Angry "tea party" patriots who launched a nationwide grass-roots rebellion against big, intrusive government, punitive taxes and reckless spending are rallying their troops once again.

Their target is President Obama's government-run health care plan, but this time their ground forces are larger, their goals more ambitious and their potential political impact much greater.

These tea party brigades have been a driving force behind the packed congressional town-hall phenomena that have stunned the Democrats, put the Obama administration on the defensive and sent its health care reform polls into a nose dive.

This is the citizen-led movement that swept the country earlier this year in retaliation to the massive bailout and big spending bills coming out of the Democratic Congress. The seemingly spontaneous turnout at protest rallies throughout the nation has spawned an army of independent, local groups and organizations.

That army is now gearing up to make its voice heard in the battle over the biggest spending bill ever: creation of a new federally run entitlement that will expand the size and cost of government by trillions of dollars and dozens of bureaucracies.

Tea party activists -- conservatives, libertarians, independents and just plain ordinary citizens concerned about their country's direction -- have shunned suggestions to merge themselves into larger organizations, preferring to make their impact felt locally.

And they have effectively done that in this month's town-hall gatherings that have seized the White House's attention and may, in the end, defeat or significantly modify the health care bills now pending in Congress.

But now a Sacramento, Calif.,-based group known as Our Country Deserves Better is gearing up to connect momentarily some of these disparate groups with an ambitious Tea Party Express caravan that will hold 35 rallies in cities and towns from California to Maine.
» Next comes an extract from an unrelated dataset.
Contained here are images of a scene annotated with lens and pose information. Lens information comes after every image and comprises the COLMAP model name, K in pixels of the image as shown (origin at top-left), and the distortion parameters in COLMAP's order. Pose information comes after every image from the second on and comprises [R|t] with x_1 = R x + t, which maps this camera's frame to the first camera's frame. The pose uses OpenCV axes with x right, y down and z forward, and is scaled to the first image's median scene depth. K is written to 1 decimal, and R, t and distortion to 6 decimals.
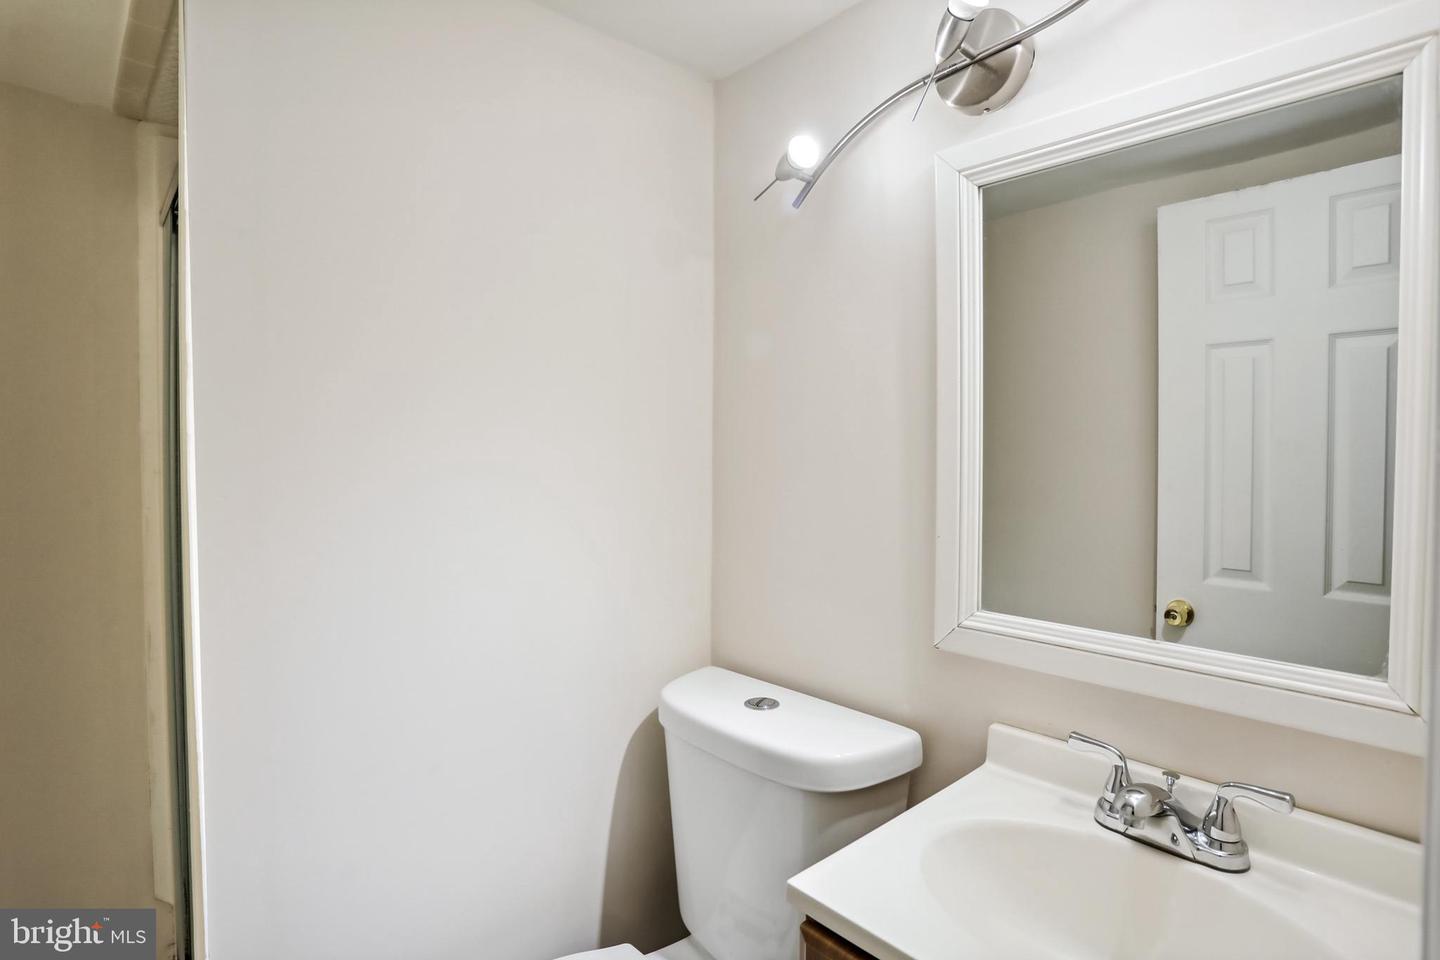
lens RADIAL K [[717.7, 0, 722.6], [0, 717.7, 468.5], [0, 0, 1]] dist [-0.055609, 0.033413]
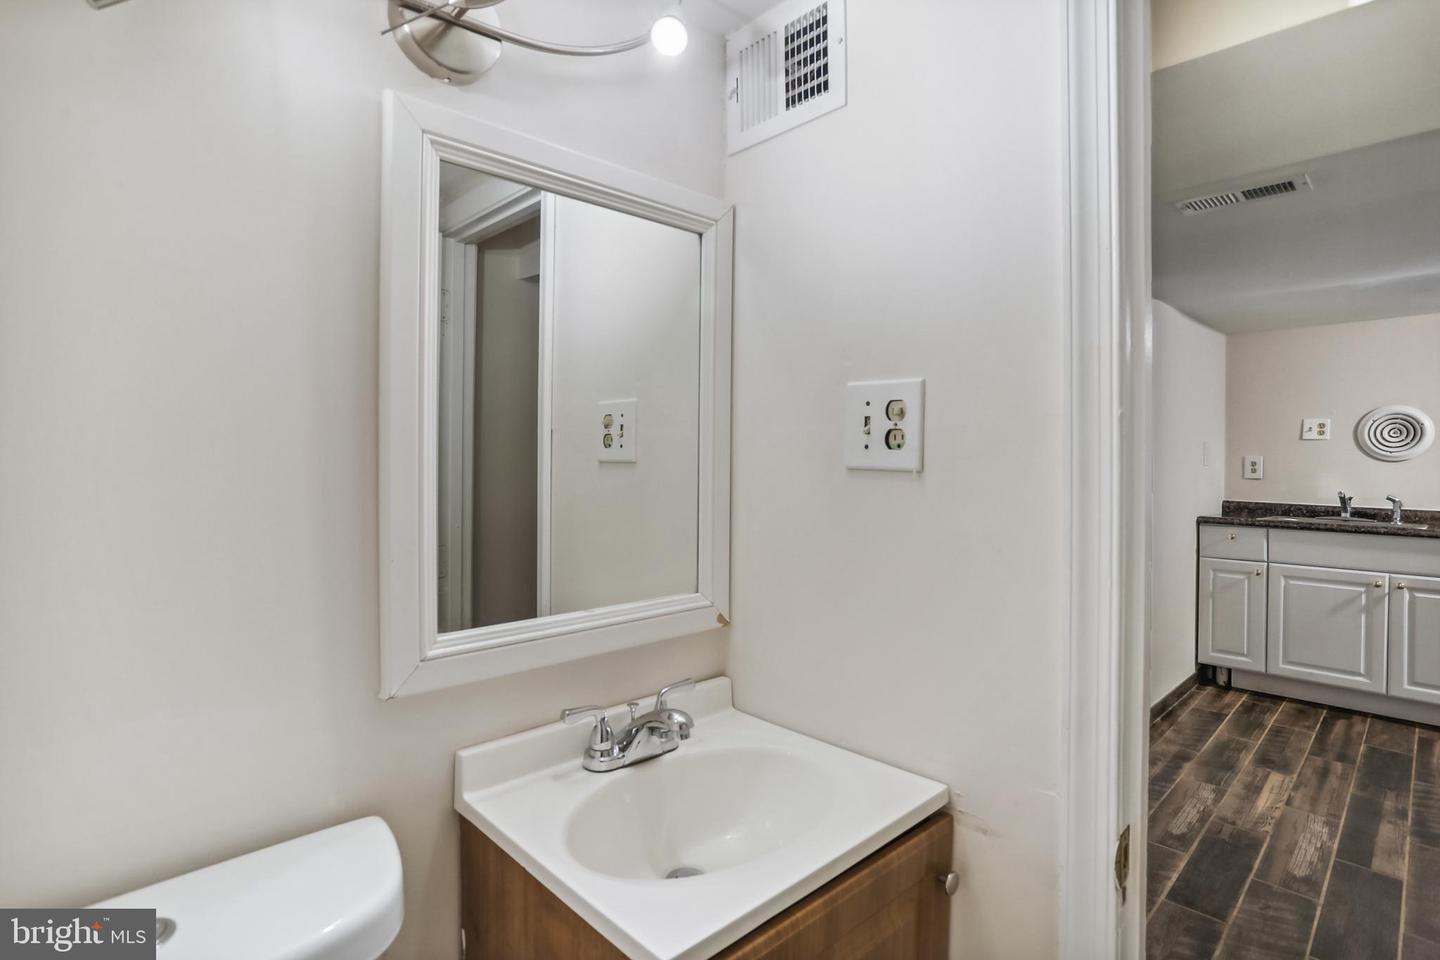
lens RADIAL K [[717.7, 0, 722.6], [0, 717.7, 468.5], [0, 0, 1]] dist [-0.055609, 0.033413]
pose [[-0.020907, -0.009358, 0.999738, -0.562201], [0.025596, 0.999623, 0.009892, -0.008503], [-0.999454, 0.025796, -0.020659, 0.698357]]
It will end with a rally in Washington on Sept. 12 -- when Congress is expected to be moving health care legislation through the House and Senate -- a date when many tea party groups had planned to gather here anyway. Their focus: health care legislation that they fear will further rob them of their freedoms and cripple the economy.

"In the past, we have focused on the excessive size of government, and now the debate is about the idea that government is becoming too powerful and making decisions it shouldn't make about people's personal lives, including health care decisons," said Joe Wierzbicki, coordinator of the committee that is planning the cross-country road trip that will begin on Aug. 28.